Mit der Mehrwertabgabe sollen kommunale Wohnbaufonds gespiesen werden
Ungeklärt ist die Frage, wie der Kanton mit seinen eigenen Liegenschaften umgehen soll. Am 10. Februar 2014 hat der Zürcher Kantonsrat eine Änderung des Gesetzes über das Rechnungswesen abgelehnt, die den Gemeinden ein Vorkaufsrecht zum bilanzierten Verkehrswert der Liegenschaften geben wollte. Da der Kanton seine Wohn- und Gewerbe-Liegenschaften wie eine Immobilienfirma alle vier Jahre neu bewertet, ist der bilanzierte Verkehrswert in der Regel schon nah am „Markt“-Wert. Die Mehrheit des Kantonsrats war jedoch der Meinung, dass dies nicht genügt. Vor einem Verkauf müssen die Objekte immer neu geschätzt werden. Das heisst zwar nicht, dass die Liegenschaften an den Meistbietenden verkauft werden müssen, wie das die kantonale Liegenschaftenverwaltung in der Vergangenheit immer wieder getan hat. Es wird aber auch in Zukunft nur ganz selten vorkommen, dass kantonale Liegenschaften oder kantonales Bauland von gemeinnützigen Wohnbauträgern für den Bau von preisgünstigen Wohnungen genutzt werden können.

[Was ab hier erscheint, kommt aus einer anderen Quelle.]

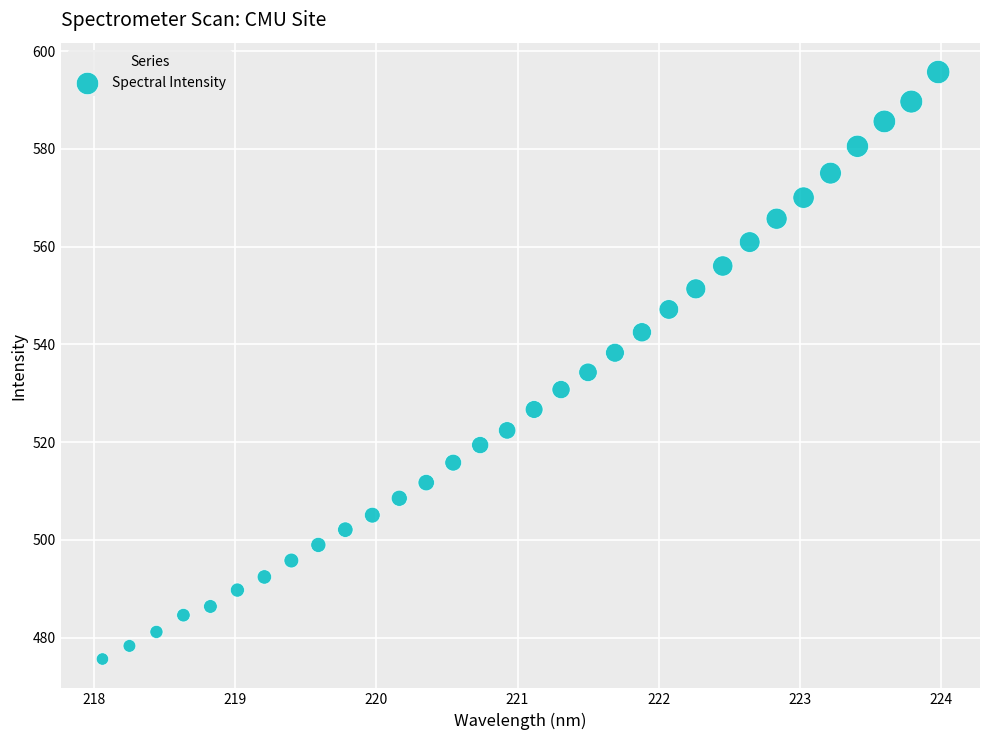

What is the range of Y values (max minus min)?

120.1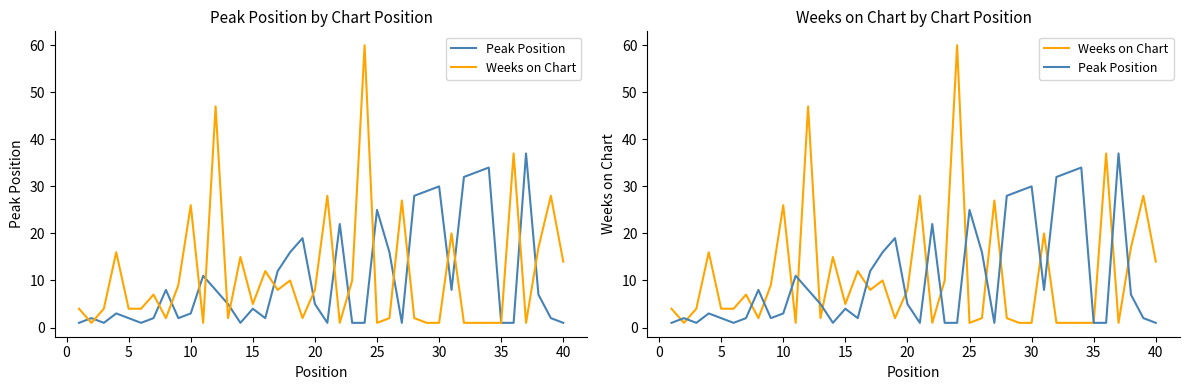

What is the difference between the maximum and minimum values in the Weeks on Chart series?

59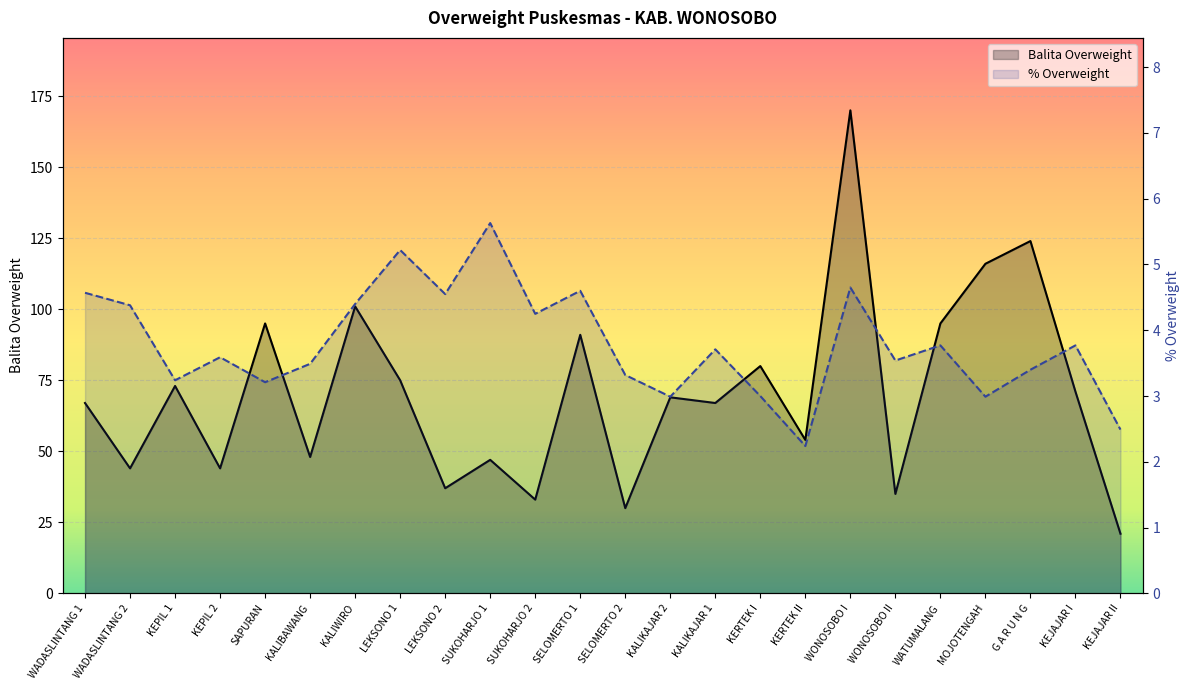

At which category does % Overweight reach its first local peak?

KEPIL 2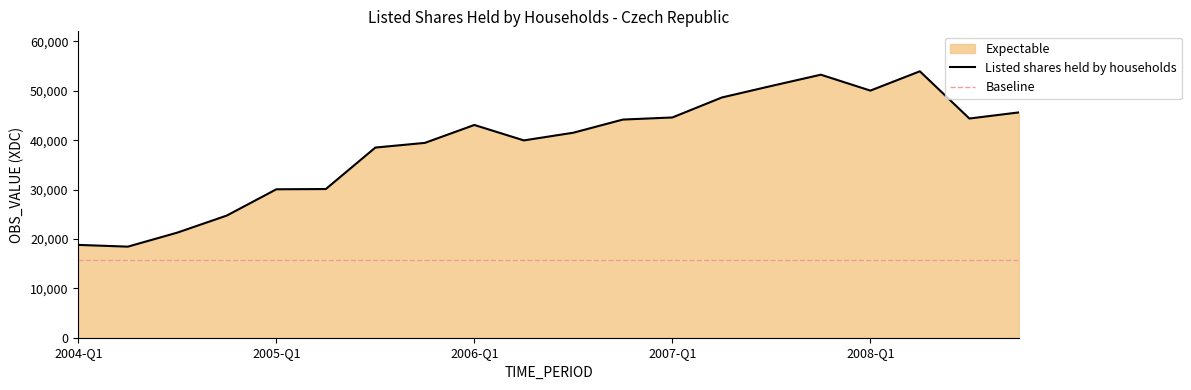

At which label does the data first exceed 43085?

2006-Q4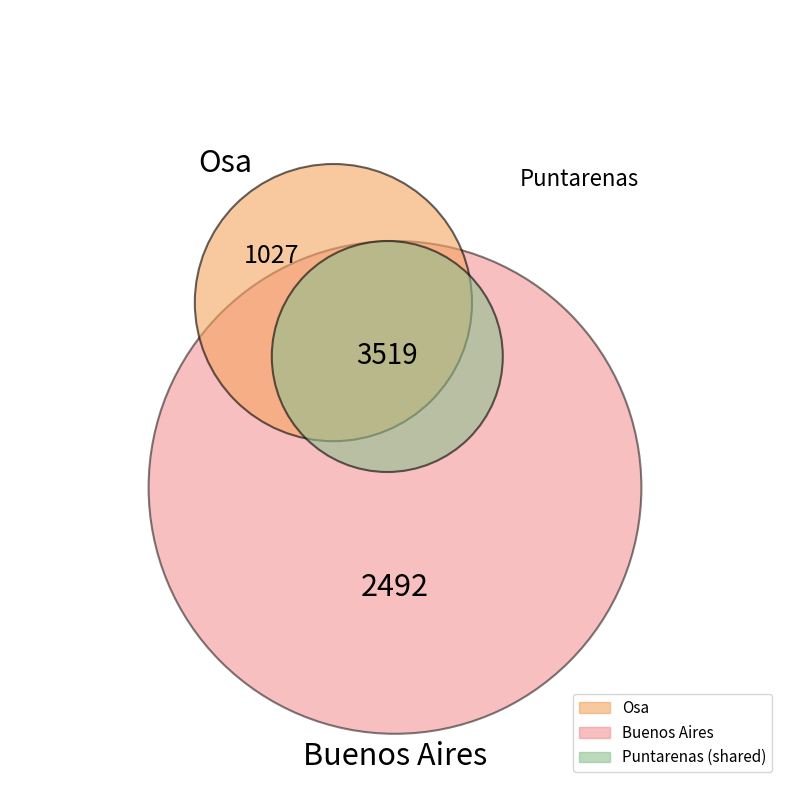

Is there a majority slice in this chart?

Yes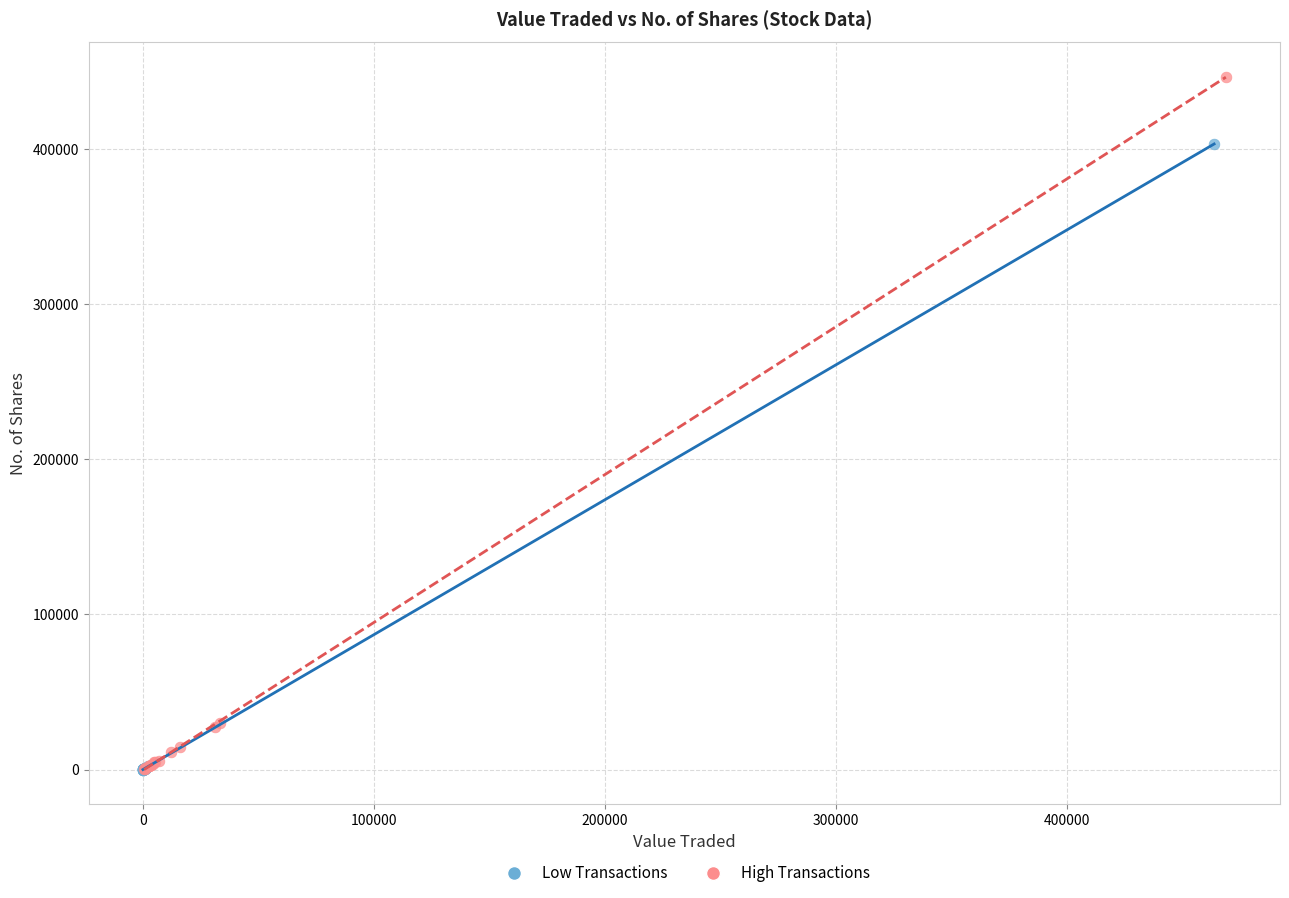

Which series has the widest spread of Y values?

High Transactions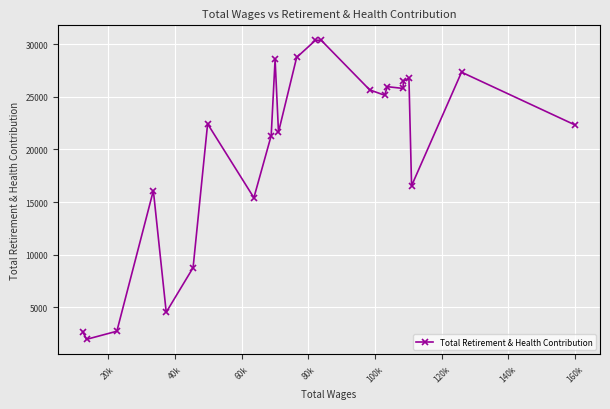

True or false: there are more than 1 points higher than both neighbors.

True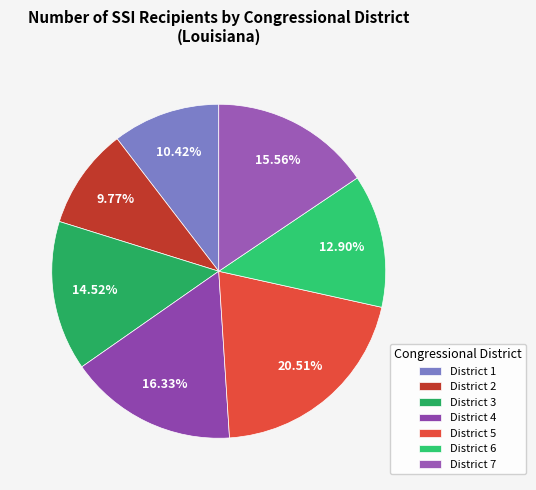

Which has a higher value, District 4 or District 1?

District 4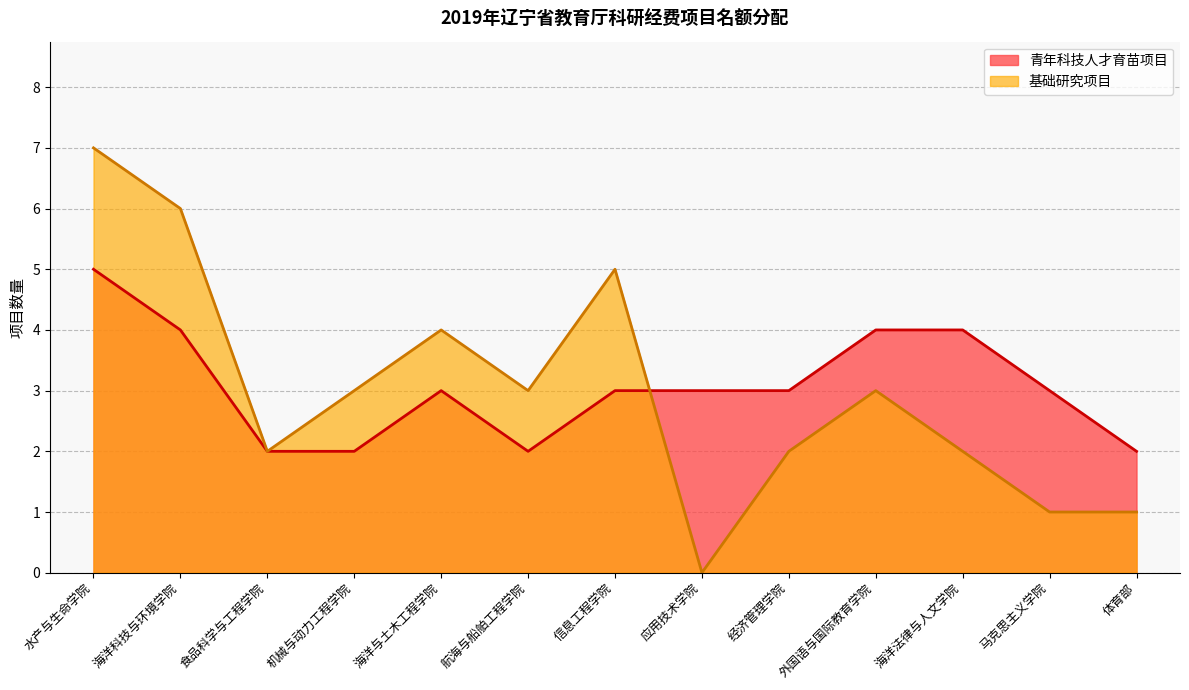

What is the approximate value of 青年科技人才育苗项目 at 外国语与国际教育学院?

4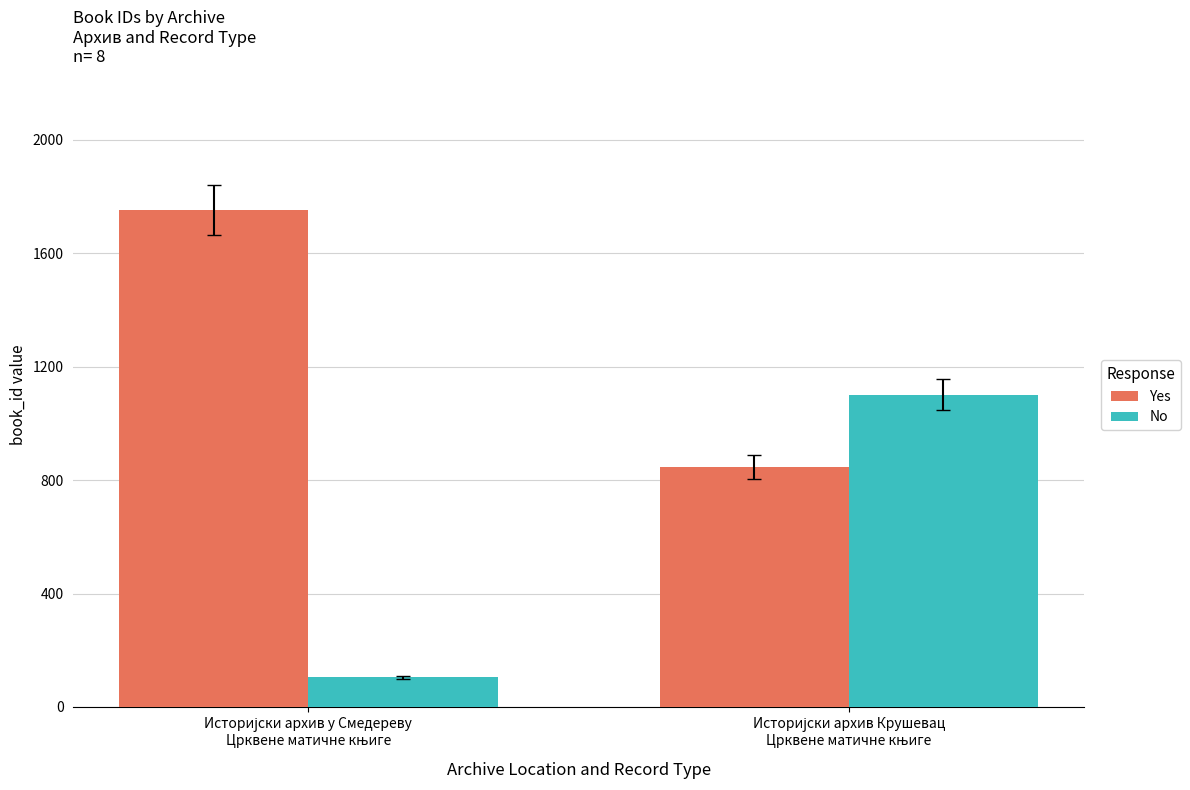

What is the minimum value shown in the chart?

104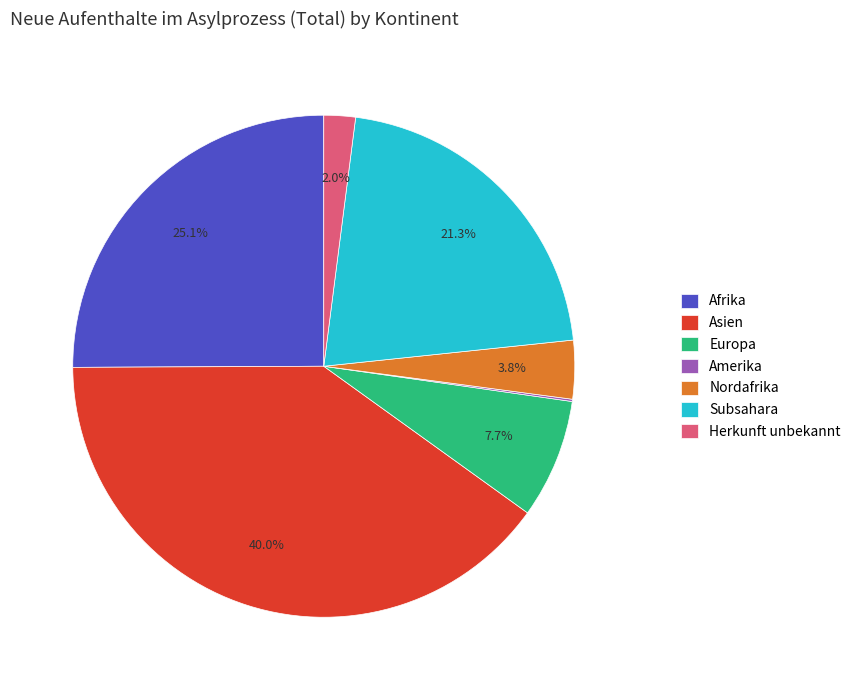

What is the largest slice in the pie chart?

Asien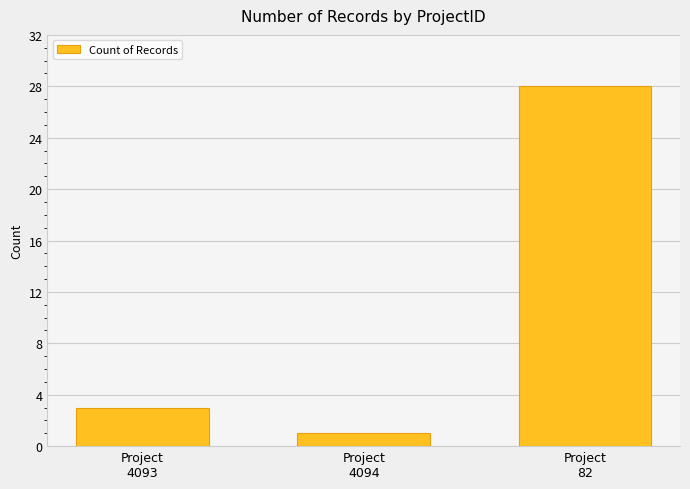

List the labels in order of value, largest first.

Project
82, Project
4093, Project
4094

Keine Spekulation mit kantonalen Liegenschaften
Offen ist, wie es nach der Aufteilung der kantonalen Immobilienverwaltungsfirma Kantag mit der Bewirtschaftung der dem Kanton gehörenden Wohnungen weitergeht. Am 1. Oktober 2014 sind die Immobilienbestände des Kantons und der Beamtenversicherungskasse (BVK) aufgeteilt worden. Die Kantag wurde vom Immobilienamt des Kantons übernommen. Sie war bekannt dafür, Mieterträge aggressiv in die Höhe zu treiben und massive Aufschläge bei Neuvermietungen waren an der Tagesordnung. Ebenso die Verweigerung von Mietzinssenkungen.